What’s a tiger safari like?

The most common way to go on tour in the park is in a tourist jeep style vehicle – a Suzuki Gypsy. These are smaller than African safari Toyota Landcruisers and Land Rover Defenders. However, they are simple, rugged, open-top 4x4s built by Maruti and they are the safari vehicle of choice for all India’s national parks. Some high-end camps and lodges are using larger TATA safari vehicles, but these are almost too large for the narrow tracks.

 

 

 

 

Once you’re in the park driving along your route during your Tiger photography tour, your guide and driver will be looking for pug marks on the tracks. If there are none to be found, you’ll just continue driving along. It sometimes feels like the driver and guide are just hoping to bump into a tiger on the track!

 

 

 

 

The drivers and trackers usually head to either the last known sighting (based on information from the previous day) or for a waterhole, hoping to encounter a tiger having a morning drink. It’s a likely place to find a tiger, especially if the tiger has killed and eaten during the night or if you’re visiting in the hot/dry season.
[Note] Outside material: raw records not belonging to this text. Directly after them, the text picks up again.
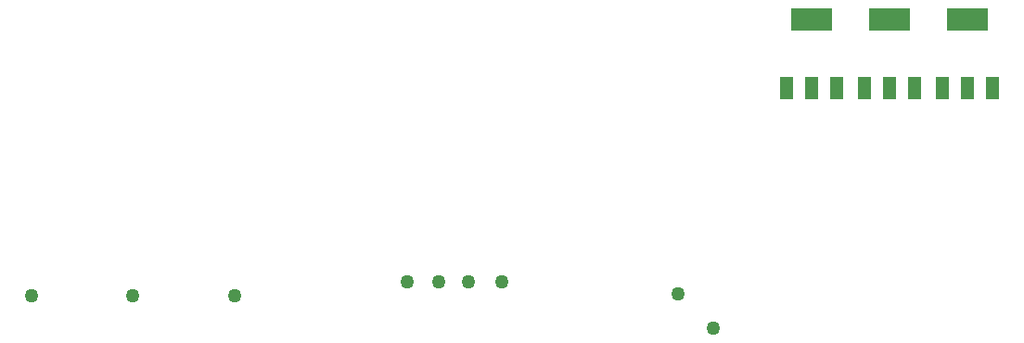
<source format=gtp>
G04 Layer_Color=8421504*
%FSLAX25Y25*%
%MOIN*%
G70*
G01*
G75*
%ADD10R,0.05000X0.08000*%
%ADD11R,0.15000X0.08000*%
%ADD12C,0.05000*%
D10*
X400500Y240600D02*
D03*
X418500D02*
D03*
X409500D02*
D03*
X437500D02*
D03*
X446500D02*
D03*
X428500D02*
D03*
X456500D02*
D03*
X474500D02*
D03*
X465500D02*
D03*
D11*
X409500Y265400D02*
D03*
X437500D02*
D03*
X465500D02*
D03*
D12*
X374000Y154500D02*
D03*
X298000Y171000D02*
D03*
X264000D02*
D03*
X275500D02*
D03*
X286000D02*
D03*
X361449Y166795D02*
D03*
X202000Y166000D02*
D03*
X165500D02*
D03*
X129000D02*
D03*
M02*

</source>
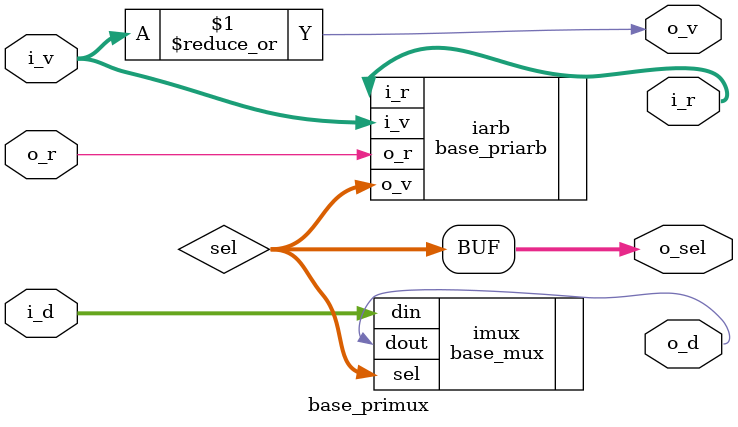
<source format=v>
module base_primux#
  (   
      parameter ways = 2,
      parameter width = 1
      )
   (
    input [0:ways-1] 	     i_v,
    input [0:(ways*width)-1] i_d,
    output [0:ways-1] 	     i_r,
    output 		     o_v,
    output [0:width-1] 	     o_d, 
    input 		     o_r,
    output [0:ways-1] 	     o_sel
   );

   wire [0:ways-1]   sel;
   base_priarb#(.ways(ways)) iarb
     (.i_v(i_v), .i_r(i_r),
      .o_v(sel), .o_r(o_r)
      );
   base_mux#(.ways(ways),.width(width)) imux
     (.din(i_d), .sel(sel), .dout(o_d));
   assign o_v = | i_v;
   assign o_sel = sel;
   
endmodule // base_pri_arb

		     

</source>
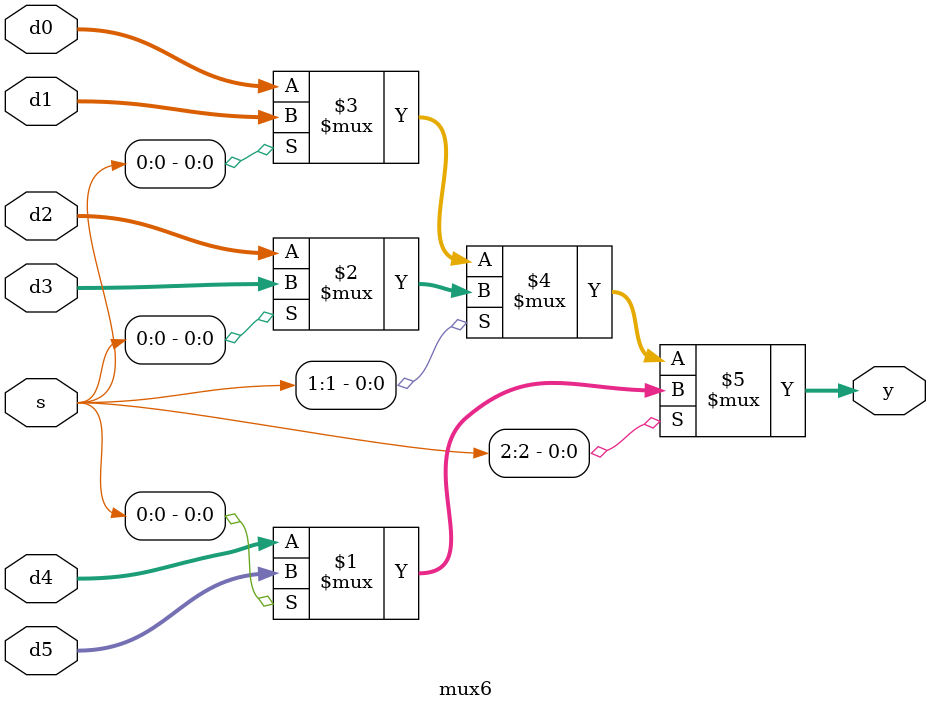
<source format=sv>

module mux2 #(parameter WIDTH = 8) (
  input  logic [WIDTH-1:0] d0, d1, 
  input  logic             s, 
  output logic [WIDTH-1:0] y);

  assign y = s ? d1 : d0; 
endmodule

module mux3 #(parameter WIDTH = 8) (
  input  logic [WIDTH-1:0] d0, d1, d2,
  input  logic [1:0]       s, 
  output logic [WIDTH-1:0] y);

  assign y = s[1] ? d2 : (s[0] ? d1 : d0); 
endmodule

module mux4 #(parameter WIDTH = 8) (
  input  logic [WIDTH-1:0] d0, d1, d2, d3,
  input  logic [1:0]       s, 
  output logic [WIDTH-1:0] y);

  assign y = s[1] ? (s[0] ? d3 : d2) : (s[0] ? d1 : d0); 
endmodule

module mux5 #(parameter WIDTH = 8) (
  input  logic [WIDTH-1:0] d0, d1, d2, d3, d4,
  input  logic [2:0]       s, 
  output logic [WIDTH-1:0] y);

  assign y = s[2] ? d4 : (s[1] ? (s[0] ? d3 : d2) : (s[0] ? d1 : d0)); 
endmodule

module mux6 #(parameter WIDTH = 8) (
  input  logic [WIDTH-1:0] d0, d1, d2, d3, d4, d5,
  input  logic [2:0]       s, 
  output logic [WIDTH-1:0] y);

  assign y = s[2] ? (s[0] ? d5 : d4) : (s[1] ? (s[0] ? d3 : d2) : (s[0] ? d1 : d0)); 
endmodule

/* verilator lint_on DECLFILENAME */

</source>
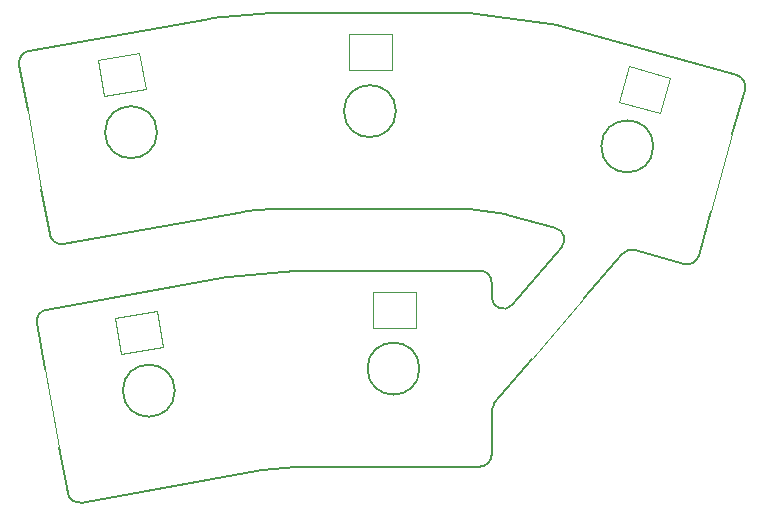
<source format=gbr>
%TF.GenerationSoftware,KiCad,Pcbnew,(6.99.0-4085-g6c752680d7)*%
%TF.CreationDate,2022-11-14T17:07:19+08:00*%
%TF.ProjectId,flex,666c6578-2e6b-4696-9361-645f70636258,rev?*%
%TF.SameCoordinates,Original*%
%TF.FileFunction,Profile,NP*%
%FSLAX46Y46*%
G04 Gerber Fmt 4.6, Leading zero omitted, Abs format (unit mm)*
G04 Created by KiCad (PCBNEW (6.99.0-4085-g6c752680d7)) date 2022-11-14 17:07:19*
%MOMM*%
%LPD*%
G01*
G04 APERTURE LIST*
%TA.AperFunction,Profile*%
%ADD10C,0.050000*%
%TD*%
%TA.AperFunction,Profile*%
%ADD11C,0.200000*%
%TD*%
%TA.AperFunction,Profile*%
%ADD12C,0.120000*%
%TD*%
G04 APERTURE END LIST*
D10*
X65277459Y-97338080D02*
X66484376Y-103979302D01*
X106528859Y-96488795D02*
X110918989Y-91361498D01*
X121646290Y-83975997D02*
X123461483Y-77474654D01*
X63778755Y-75427305D02*
X64962478Y-82072706D01*
D11*
X124517080Y-73694260D02*
G75*
G03*
X123822766Y-72462164I-963310J268832D01*
G01*
X84419257Y-83811438D02*
X82212840Y-84006413D01*
X106528859Y-96488795D02*
X103303597Y-100255609D01*
X103063096Y-91253134D02*
G75*
G03*
X104822779Y-91903523I1000074J105D01*
G01*
X115172764Y-87281925D02*
G75*
G03*
X114144263Y-87594696I-268894J-963203D01*
G01*
X86508164Y-89007553D02*
X102063196Y-89007554D01*
X94963187Y-75507559D02*
G75*
G03*
X94963187Y-75507559I-2199989J0D01*
G01*
X65380735Y-92313597D02*
G75*
G03*
X64575672Y-93476340I178736J-983831D01*
G01*
X119358691Y-88450657D02*
G75*
G03*
X120590770Y-87756410I268879J963229D01*
G01*
X86418400Y-105611585D02*
X83742262Y-105852784D01*
X108502342Y-85419510D02*
X104399021Y-84273847D01*
X79301755Y-67663657D02*
X84419271Y-67211437D01*
X80774141Y-89520295D02*
X86418400Y-89011591D01*
X83653214Y-105864857D02*
X68348859Y-108646142D01*
X80774141Y-89520295D02*
G75*
G03*
X80685095Y-89532374I89729J-995734D01*
G01*
X108863093Y-68285346D02*
X123822766Y-72462164D01*
X103063186Y-90007552D02*
X103063185Y-91253134D01*
X121646290Y-83975997D02*
X120590774Y-87756411D01*
X116759639Y-78493294D02*
G75*
G03*
X116759639Y-78493294I-2199997J0D01*
G01*
X104822779Y-91903523D02*
X108993017Y-87033067D01*
X63899577Y-70403263D02*
X79214414Y-67675277D01*
X108992945Y-87033005D02*
G75*
G03*
X108502342Y-85419511I-759574J650376D01*
G01*
X104265821Y-84246245D02*
X101130740Y-83816797D01*
X63778755Y-75427305D02*
X63090428Y-71563136D01*
X103063192Y-100905998D02*
X103063180Y-104607546D01*
X79301755Y-67663658D02*
G75*
G03*
X79214411Y-67675275I88515J-999670D01*
G01*
X65380744Y-92313644D02*
X80685095Y-89532373D01*
X103063244Y-90007552D02*
G75*
G03*
X102063196Y-89007554I-999974J24D01*
G01*
X84507295Y-67207549D02*
X100995027Y-67207560D01*
X82125491Y-84018025D02*
X66810653Y-86746003D01*
X108863093Y-68285346D02*
G75*
G03*
X108729890Y-68257759I-269123J-964082D01*
G01*
X65650793Y-85936869D02*
X64962478Y-82072706D01*
X101130732Y-67216809D02*
G75*
G03*
X100995032Y-67207556I-135661J-989819D01*
G01*
X67186164Y-107841057D02*
X66484376Y-103979302D01*
X86508164Y-89007558D02*
G75*
G03*
X86418400Y-89011592I-93J-998771D01*
G01*
X63899583Y-70403298D02*
G75*
G03*
X63090426Y-71563135I175387J-984530D01*
G01*
X86508176Y-105607552D02*
G75*
G03*
X86418400Y-105611588I-106J-998076D01*
G01*
X119358690Y-88450661D02*
X115172764Y-87281924D01*
X67186130Y-107841063D02*
G75*
G03*
X68348859Y-108646142I983841J178734D01*
G01*
X100995017Y-83807558D02*
X84507277Y-83807557D01*
X124517013Y-73694241D02*
X123461483Y-77474654D01*
X102063178Y-105607554D02*
X86508176Y-105607551D01*
X84507277Y-83807557D02*
G75*
G03*
X84419261Y-83811435I-207J-996172D01*
G01*
X74741997Y-77294463D02*
G75*
G03*
X74741997Y-77294463I-2200003J0D01*
G01*
X104399021Y-84273849D02*
G75*
G03*
X104265821Y-84246246I-268251J-959280D01*
G01*
X83742262Y-105852784D02*
G75*
G03*
X83653214Y-105864857I89409J-993845D01*
G01*
X114144264Y-87594697D02*
X110918989Y-91361498D01*
X101130732Y-67216812D02*
X108729890Y-68257759D01*
X65277459Y-97338080D02*
X64575671Y-93476340D01*
X84507295Y-67207548D02*
G75*
G03*
X84419271Y-67211437I175J-1001981D01*
G01*
X65650823Y-85936864D02*
G75*
G03*
X66810655Y-86746004I984548J175435D01*
G01*
X102063178Y-105607539D02*
G75*
G03*
X103063180Y-104607546I-8J1000010D01*
G01*
X96963194Y-97307558D02*
G75*
G03*
X96963194Y-97307558I-2200011J0D01*
G01*
X76247152Y-99174629D02*
G75*
G03*
X76247152Y-99174629I-2199999J0D01*
G01*
X82212840Y-84006414D02*
G75*
G03*
X82125491Y-84018025I87830J-995115D01*
G01*
X101130741Y-83816793D02*
G75*
G03*
X100995017Y-83807558I-135770J-993436D01*
G01*
X103303599Y-100255611D02*
G75*
G03*
X103063192Y-100905998I759372J-650317D01*
G01*
D12*
%TO.C,D4*%
X93066015Y-90802481D02*
X93066015Y-93902481D01*
X93066015Y-93902481D02*
X96666015Y-93902481D01*
X96666015Y-90802481D02*
X93066015Y-90802481D01*
X96666015Y-93902481D02*
X96666015Y-90802481D01*
%TO.C,D10*%
X94634021Y-72058481D02*
X94634021Y-68958481D01*
X94634021Y-68958481D02*
X91034021Y-68958481D01*
X91034021Y-72058481D02*
X94634021Y-72058481D01*
X91034021Y-68958481D02*
X91034021Y-72058481D01*
%TO.C,D12*%
X73789185Y-73627112D02*
X73250875Y-70574208D01*
X73250875Y-70574208D02*
X69705567Y-71199342D01*
X70243877Y-74252246D02*
X73789185Y-73627112D01*
X69705567Y-71199342D02*
X70243877Y-74252246D01*
%TO.C,D2*%
X71178766Y-93043352D02*
X71717076Y-96096256D01*
X71717076Y-96096256D02*
X75262384Y-95471122D01*
X74724074Y-92418218D02*
X71178766Y-93043352D01*
X75262384Y-95471122D02*
X74724074Y-92418218D01*
%TO.C,D7*%
X117315643Y-75685782D02*
X118170119Y-72705871D01*
X118170119Y-72705871D02*
X114709577Y-71713576D01*
X113855101Y-74693487D02*
X117315643Y-75685782D01*
X114709577Y-71713576D02*
X113855101Y-74693487D01*
%TD*%
M02*

</source>
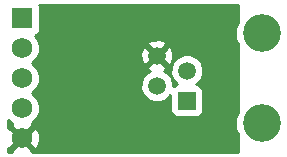
<source format=gbl>
G04 (created by PCBNEW (22-Jun-2014 BZR 4027)-stable) date Wed 04 Apr 2018 02:47:27 AM CDT*
%MOIN*%
G04 Gerber Fmt 3.4, Leading zero omitted, Abs format*
%FSLAX34Y34*%
G01*
G70*
G90*
G04 APERTURE LIST*
%ADD10C,0.00590551*%
%ADD11R,0.069X0.069*%
%ADD12C,0.069*%
%ADD13C,0.059*%
%ADD14R,0.059X0.059*%
%ADD15C,0.125984*%
%ADD16C,0.01*%
G04 APERTURE END LIST*
G54D10*
G54D11*
X68500Y-41750D03*
G54D12*
X68500Y-42750D03*
X68500Y-43750D03*
X68500Y-44750D03*
X68500Y-45750D03*
G54D13*
X73000Y-44000D03*
X73000Y-43000D03*
G54D14*
X74000Y-44500D03*
G54D13*
X74000Y-43500D03*
G54D15*
X76500Y-42251D03*
X76500Y-45251D03*
G54D10*
G36*
X75700Y-46200D02*
X74545Y-46200D01*
X74545Y-43392D01*
X74462Y-43191D01*
X74309Y-43038D01*
X74108Y-42955D01*
X73892Y-42954D01*
X73691Y-43037D01*
X73549Y-43179D01*
X73549Y-43080D01*
X73538Y-42864D01*
X73477Y-42715D01*
X73382Y-42688D01*
X73311Y-42759D01*
X73311Y-42617D01*
X73284Y-42522D01*
X73080Y-42450D01*
X72864Y-42461D01*
X72715Y-42522D01*
X72688Y-42617D01*
X73000Y-42929D01*
X73311Y-42617D01*
X73311Y-42759D01*
X73070Y-43000D01*
X73382Y-43311D01*
X73477Y-43284D01*
X73549Y-43080D01*
X73549Y-43179D01*
X73538Y-43190D01*
X73455Y-43391D01*
X73454Y-43607D01*
X73537Y-43808D01*
X73684Y-43954D01*
X73655Y-43954D01*
X73563Y-43992D01*
X73544Y-44011D01*
X73545Y-43892D01*
X73462Y-43691D01*
X73309Y-43538D01*
X73223Y-43502D01*
X73284Y-43477D01*
X73311Y-43382D01*
X73000Y-43070D01*
X72929Y-43141D01*
X72929Y-43000D01*
X72617Y-42688D01*
X72522Y-42715D01*
X72450Y-42919D01*
X72461Y-43135D01*
X72522Y-43284D01*
X72617Y-43311D01*
X72929Y-43000D01*
X72929Y-43141D01*
X72688Y-43382D01*
X72715Y-43477D01*
X72781Y-43500D01*
X72691Y-43537D01*
X72538Y-43690D01*
X72455Y-43891D01*
X72454Y-44107D01*
X72537Y-44308D01*
X72690Y-44461D01*
X72891Y-44544D01*
X73107Y-44545D01*
X73308Y-44462D01*
X73454Y-44315D01*
X73454Y-44844D01*
X73492Y-44936D01*
X73563Y-45006D01*
X73655Y-45044D01*
X73754Y-45045D01*
X74344Y-45045D01*
X74436Y-45007D01*
X74506Y-44936D01*
X74544Y-44844D01*
X74545Y-44745D01*
X74545Y-44155D01*
X74507Y-44063D01*
X74436Y-43993D01*
X74344Y-43955D01*
X74315Y-43955D01*
X74461Y-43809D01*
X74544Y-43608D01*
X74545Y-43392D01*
X74545Y-46200D01*
X69099Y-46200D01*
X69099Y-45842D01*
X69089Y-45606D01*
X69018Y-45435D01*
X68918Y-45402D01*
X68570Y-45750D01*
X68918Y-46097D01*
X69018Y-46064D01*
X69099Y-45842D01*
X69099Y-46200D01*
X68837Y-46200D01*
X68847Y-46168D01*
X68500Y-45820D01*
X68152Y-46168D01*
X68162Y-46200D01*
X68050Y-46200D01*
X68050Y-46087D01*
X68081Y-46097D01*
X68429Y-45750D01*
X68081Y-45402D01*
X68050Y-45412D01*
X68050Y-45141D01*
X68162Y-45254D01*
X68175Y-45259D01*
X68152Y-45331D01*
X68500Y-45679D01*
X68847Y-45331D01*
X68824Y-45259D01*
X68836Y-45254D01*
X69004Y-45087D01*
X69094Y-44868D01*
X69095Y-44632D01*
X69004Y-44413D01*
X68841Y-44249D01*
X69004Y-44087D01*
X69094Y-43868D01*
X69095Y-43632D01*
X69004Y-43413D01*
X68841Y-43249D01*
X69004Y-43087D01*
X69094Y-42868D01*
X69095Y-42632D01*
X69004Y-42413D01*
X68924Y-42332D01*
X68986Y-42307D01*
X69056Y-42236D01*
X69094Y-42144D01*
X69095Y-42045D01*
X69095Y-41355D01*
X69072Y-41300D01*
X75700Y-41300D01*
X75700Y-41884D01*
X75620Y-42076D01*
X75619Y-42426D01*
X75700Y-42620D01*
X75700Y-44884D01*
X75620Y-45076D01*
X75619Y-45426D01*
X75700Y-45620D01*
X75700Y-46200D01*
X75700Y-46200D01*
G37*
G54D16*
X75700Y-46200D02*
X74545Y-46200D01*
X74545Y-43392D01*
X74462Y-43191D01*
X74309Y-43038D01*
X74108Y-42955D01*
X73892Y-42954D01*
X73691Y-43037D01*
X73549Y-43179D01*
X73549Y-43080D01*
X73538Y-42864D01*
X73477Y-42715D01*
X73382Y-42688D01*
X73311Y-42759D01*
X73311Y-42617D01*
X73284Y-42522D01*
X73080Y-42450D01*
X72864Y-42461D01*
X72715Y-42522D01*
X72688Y-42617D01*
X73000Y-42929D01*
X73311Y-42617D01*
X73311Y-42759D01*
X73070Y-43000D01*
X73382Y-43311D01*
X73477Y-43284D01*
X73549Y-43080D01*
X73549Y-43179D01*
X73538Y-43190D01*
X73455Y-43391D01*
X73454Y-43607D01*
X73537Y-43808D01*
X73684Y-43954D01*
X73655Y-43954D01*
X73563Y-43992D01*
X73544Y-44011D01*
X73545Y-43892D01*
X73462Y-43691D01*
X73309Y-43538D01*
X73223Y-43502D01*
X73284Y-43477D01*
X73311Y-43382D01*
X73000Y-43070D01*
X72929Y-43141D01*
X72929Y-43000D01*
X72617Y-42688D01*
X72522Y-42715D01*
X72450Y-42919D01*
X72461Y-43135D01*
X72522Y-43284D01*
X72617Y-43311D01*
X72929Y-43000D01*
X72929Y-43141D01*
X72688Y-43382D01*
X72715Y-43477D01*
X72781Y-43500D01*
X72691Y-43537D01*
X72538Y-43690D01*
X72455Y-43891D01*
X72454Y-44107D01*
X72537Y-44308D01*
X72690Y-44461D01*
X72891Y-44544D01*
X73107Y-44545D01*
X73308Y-44462D01*
X73454Y-44315D01*
X73454Y-44844D01*
X73492Y-44936D01*
X73563Y-45006D01*
X73655Y-45044D01*
X73754Y-45045D01*
X74344Y-45045D01*
X74436Y-45007D01*
X74506Y-44936D01*
X74544Y-44844D01*
X74545Y-44745D01*
X74545Y-44155D01*
X74507Y-44063D01*
X74436Y-43993D01*
X74344Y-43955D01*
X74315Y-43955D01*
X74461Y-43809D01*
X74544Y-43608D01*
X74545Y-43392D01*
X74545Y-46200D01*
X69099Y-46200D01*
X69099Y-45842D01*
X69089Y-45606D01*
X69018Y-45435D01*
X68918Y-45402D01*
X68570Y-45750D01*
X68918Y-46097D01*
X69018Y-46064D01*
X69099Y-45842D01*
X69099Y-46200D01*
X68837Y-46200D01*
X68847Y-46168D01*
X68500Y-45820D01*
X68152Y-46168D01*
X68162Y-46200D01*
X68050Y-46200D01*
X68050Y-46087D01*
X68081Y-46097D01*
X68429Y-45750D01*
X68081Y-45402D01*
X68050Y-45412D01*
X68050Y-45141D01*
X68162Y-45254D01*
X68175Y-45259D01*
X68152Y-45331D01*
X68500Y-45679D01*
X68847Y-45331D01*
X68824Y-45259D01*
X68836Y-45254D01*
X69004Y-45087D01*
X69094Y-44868D01*
X69095Y-44632D01*
X69004Y-44413D01*
X68841Y-44249D01*
X69004Y-44087D01*
X69094Y-43868D01*
X69095Y-43632D01*
X69004Y-43413D01*
X68841Y-43249D01*
X69004Y-43087D01*
X69094Y-42868D01*
X69095Y-42632D01*
X69004Y-42413D01*
X68924Y-42332D01*
X68986Y-42307D01*
X69056Y-42236D01*
X69094Y-42144D01*
X69095Y-42045D01*
X69095Y-41355D01*
X69072Y-41300D01*
X75700Y-41300D01*
X75700Y-41884D01*
X75620Y-42076D01*
X75619Y-42426D01*
X75700Y-42620D01*
X75700Y-44884D01*
X75620Y-45076D01*
X75619Y-45426D01*
X75700Y-45620D01*
X75700Y-46200D01*
M02*

</source>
They are, to an extent, creatures of habit and will go to waterholes to drink after every meal. This usually happens around first light, while it is still cool. If you strike out at the waterholes, the drive will continue, moving from point-to-point along the route, stopping and waiting every few hundred yards. Pausing gives your guides the opportunity to listen out for alarm calls along the way.

 

 

 

 

During the hot months from March through to June, where temperatures reach 40-50 °C, tigers regularly frequent waterholes in order to cool off – so you may find yourself waiting for some time beside one (and wishing you could get in as well!). Like jaguars, tigers are one of the few big cats that actually like submerging in water and regularly wallow. They just don’t like wet feet in dewy grass.

 

 

 

 

Tigers are most active during the crepuscular hours of dawn and dusk. They largely hunt at night but during the morning and late afternoon they will travel between their kill and water and / or their cubs. This is when you are most likely to encounter a tiger moving through the forest or walking along a jeep track.

 

 

All in all, waiting for the perfect wild tiger sighting requires a lot of patience but with your expert guide and tracker, the fruits of labour will usually always be rewarded!